Only the pictures are dropped. Restate each line below word for word.

**Exercise data:**
BEGIN
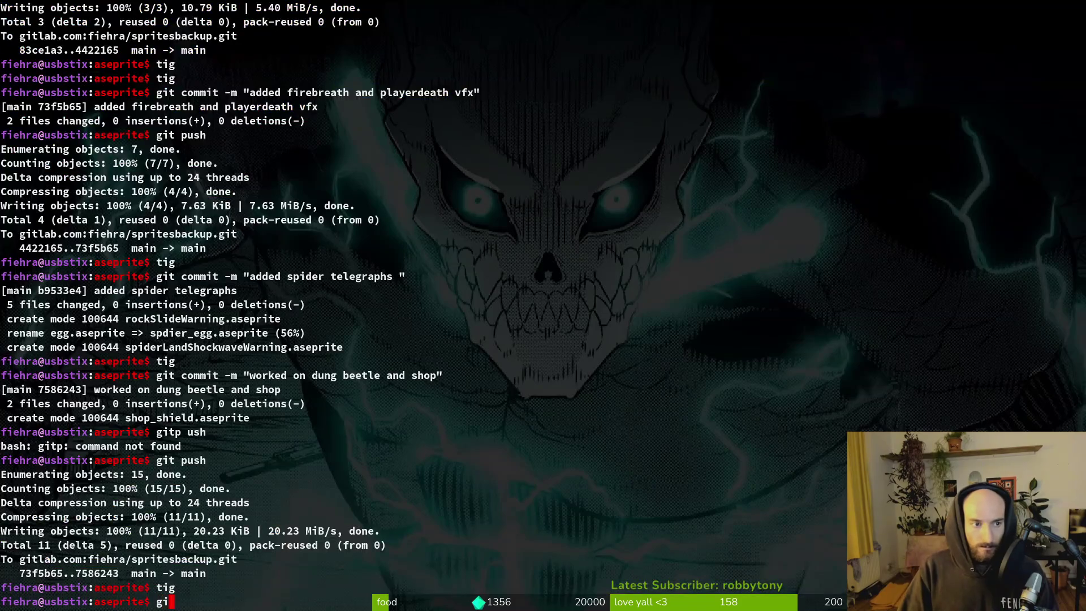
pyautogui.press('BackSpace')
pyautogui.press('BackSpace')
pyautogui.press('BackSpace')
pyautogui.write('-m "updated first flig')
END
**Exercise solution:**
pyautogui.press('BackSpace')
pyautogui.press('BackSpace')
pyautogui.press('BackSpace')
pyautogui.write('-m "updated first flig')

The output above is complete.